Name: Frederick L. Webber
Occupation: CEO & President, Chemical Manufacturers Association
Industry: Energy & Natural Resources
Home: Arlington, Virginia

   

Political Contributions:
Bush Gubernatorial Races: 
 $0
Republican Hard Money: 
$7,482
Republican Soft Money: 
$0
Democratic Hard Money: 
$0
Democratic Soft Money: 
$0
Federal PAC Hard Money:
$750
Total Contributions:
 $8,232
Soft Money from Employer:
$691,108
to Republicans:
$629,458
to Democrats:
$61,650
Fred Webber is the Eveready Bunny of special-interest lobbying, hopping from one tarnished trade group to another. After a decade as a paper industry PR flak, Webber became an executive at the Edison Electric Institute (see Pioneer Tom Kuhn) in time for Three Mile Island.

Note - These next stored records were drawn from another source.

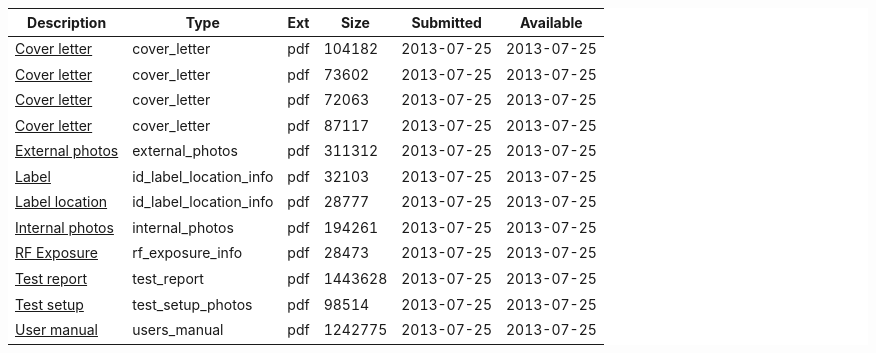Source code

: | Description | Type | Ext | Size | Submitted | Available |
| ----------- | ---- | --- | ---- | --------- | --------- |
| [Cover letter](2AALKM706/43bca8a35996a8cfe44d4647ba7a2600/2025429.pdf) | cover_letter | pdf | 104182 | 2013-07-25 | 2013-07-25 |
| [Cover letter](2AALKM706/43bca8a35996a8cfe44d4647ba7a2600/2025430.pdf) | cover_letter | pdf | 73602 | 2013-07-25 | 2013-07-25 |
| [Cover letter](2AALKM706/43bca8a35996a8cfe44d4647ba7a2600/2025431.pdf) | cover_letter | pdf | 72063 | 2013-07-25 | 2013-07-25 |
| [Cover letter](2AALKM706/43bca8a35996a8cfe44d4647ba7a2600/2025432.pdf) | cover_letter | pdf | 87117 | 2013-07-25 | 2013-07-25 |
| [External photos](2AALKM706/43bca8a35996a8cfe44d4647ba7a2600/2025433.pdf) | external_photos | pdf | 311312 | 2013-07-25 | 2013-07-25 |
| [Label](2AALKM706/43bca8a35996a8cfe44d4647ba7a2600/2025434.pdf) | id_label_location_info | pdf | 32103 | 2013-07-25 | 2013-07-25 |
| [Label location](2AALKM706/43bca8a35996a8cfe44d4647ba7a2600/2025435.pdf) | id_label_location_info | pdf | 28777 | 2013-07-25 | 2013-07-25 |
| [Internal photos](2AALKM706/43bca8a35996a8cfe44d4647ba7a2600/2025436.pdf) | internal_photos | pdf | 194261 | 2013-07-25 | 2013-07-25 |
| [RF Exposure](2AALKM706/43bca8a35996a8cfe44d4647ba7a2600/2025438.pdf) | rf_exposure_info | pdf | 28473 | 2013-07-25 | 2013-07-25 |
| [Test report](2AALKM706/43bca8a35996a8cfe44d4647ba7a2600/2025440.pdf) | test_report | pdf | 1443628 | 2013-07-25 | 2013-07-25 |
| [Test setup](2AALKM706/43bca8a35996a8cfe44d4647ba7a2600/2025441.pdf) | test_setup_photos | pdf | 98514 | 2013-07-25 | 2013-07-25 |
| [User manual](2AALKM706/43bca8a35996a8cfe44d4647ba7a2600/2025442.pdf) | users_manual | pdf | 1242775 | 2013-07-25 | 2013-07-25 |
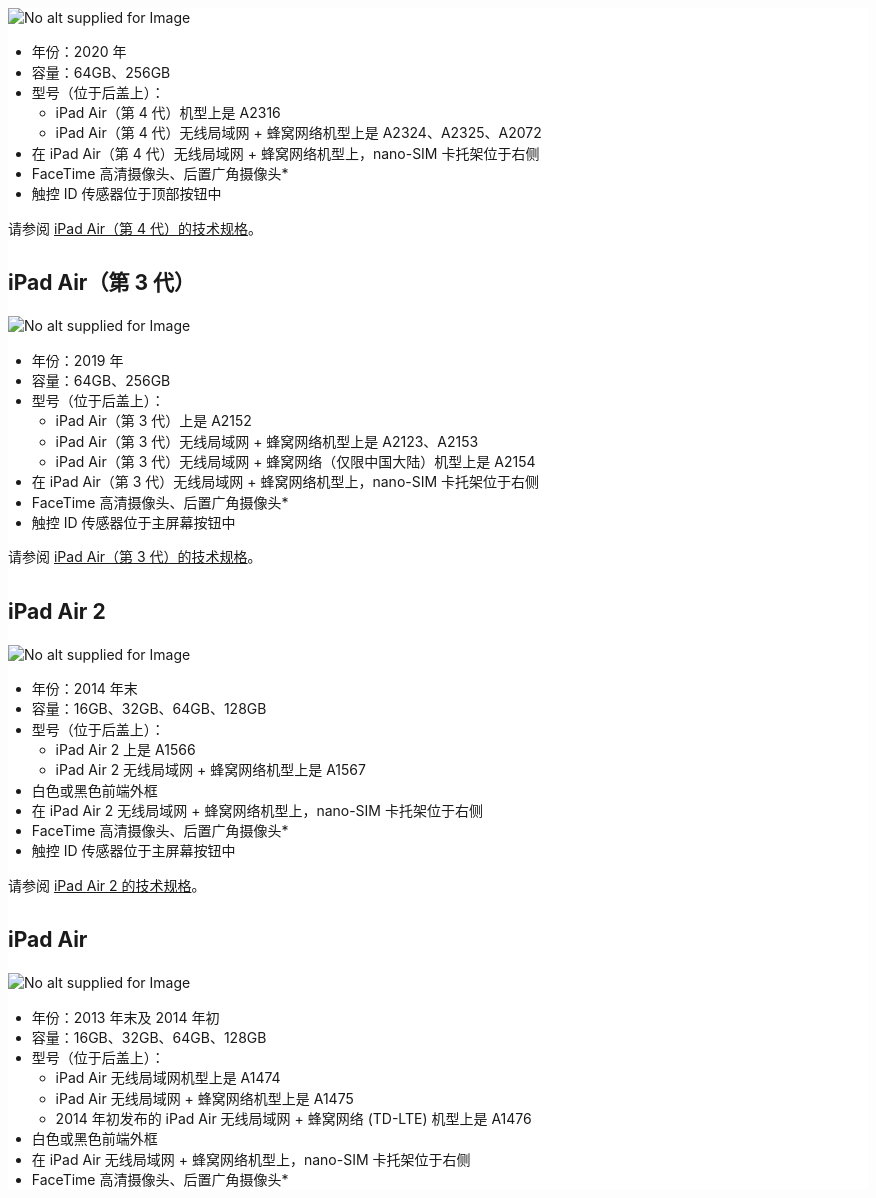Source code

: ![No alt supplied for Image](https://cdsassets.apple.com/live/7WUAS350/images/ipad/ipad/ipad-air-4th-gen-colors.png)

- 年份：2020 年
- 容量：64GB、256GB
- 型号（位于后盖上）：
  - iPad Air（第 4 代）机型上是 A2316
  - iPad Air（第 4 代）无线局域网 + 蜂窝网络机型上是 A2324、A2325、A2072
- 在 iPad Air（第 4 代）无线局域网 + 蜂窝网络机型上，nano-SIM 卡托架位于右侧
- FaceTime 高清摄像头、后置广角摄像头*
- 触控 ID 传感器位于顶部按钮中

请参阅 [iPad Air（第 4 代）的技术规格](https://support.apple.com/kb/SP828?locale=zh_CN)。

## iPad Air（第 3 代）

![No alt supplied for Image](https://cdsassets.apple.com/live/7WUAS350/images/ipad/ipad/ipad-air-3gen.png)

- 年份：2019 年
- 容量：64GB、256GB
- 型号（位于后盖上）：
  - iPad Air（第 3 代）上是 A2152
  - iPad Air（第 3 代）无线局域网 + 蜂窝网络机型上是 A2123、A2153
  - iPad Air（第 3 代）无线局域网 + 蜂窝网络（仅限中国大陆）机型上是 A2154
- 在 iPad Air（第 3 代）无线局域网 + 蜂窝网络机型上，nano-SIM 卡托架位于右侧
- FaceTime 高清摄像头、后置广角摄像头*
- 触控 ID 传感器位于主屏幕按钮中

请参阅 [iPad Air（第 3 代）的技术规格](https://support.apple.com/kb/SP787?locale=zh_CN)。

## iPad Air 2

![No alt supplied for Image](https://cdsassets.apple.com/live/7WUAS350/images/ipad/ipad/identify-ipad-air2.png)

- 年份：2014 年末
- 容量：16GB、32GB、64GB、128GB
- 型号（位于后盖上）：
  - iPad Air 2 上是 A1566
  - iPad Air 2 无线局域网 + 蜂窝网络机型上是 A1567
- 白色或黑色前端外框
- 在 iPad Air 2 无线局域网 + 蜂窝网络机型上，nano-SIM 卡托架位于右侧
- FaceTime 高清摄像头、后置广角摄像头*
- 触控 ID 传感器位于主屏幕按钮中

请参阅 [iPad Air 2 的技术规格](https://support.apple.com/kb/SP708?locale=zh_CN)。

## iPad Air

![No alt supplied for Image](https://cdsassets.apple.com/live/7WUAS350/images/ipad/ipad/identify-ipad-air.png)

- 年份：2013 年末及 2014 年初
- 容量：16GB、32GB、64GB、128GB
- 型号（位于后盖上）：
  - iPad Air 无线局域网机型上是 A1474
  - iPad Air 无线局域网 + 蜂窝网络机型上是 A1475
  - 2014 年初发布的 iPad Air 无线局域网 + 蜂窝网络 (TD-LTE) 机型上是 A1476
- 白色或黑色前端外框
- 在 iPad Air 无线局域网 + 蜂窝网络机型上，nano-SIM 卡托架位于右侧
- FaceTime 高清摄像头、后置广角摄像头*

Months after the $1-billion disaster in ’79, Edison dispatched Webber to convince senators that a bill to shut down nukes without adequate emergency-response plans would be “a major step backward.” After a stint as head of the National Soft Drink Association, Webber answered the ’88 call of the pariah S&L industry to find somebody—anybody!—to take over the U.S. League of Savings Institutions. The Clinton administration offended Webber in his current role as the No. 1 chemical lobbyist when it issued executive orders in ’93 directing federal agencies to reduce purchases of products containing harmful chemicals. Webber blasted the executive order as an “end-run around Congress,” though his group aired no such complaint when President Bush’s Council on Competitiveness used such orders to gut environmental rules. Webber once did Labor and Treasury Department stints in the Nixon and Ford Administrations.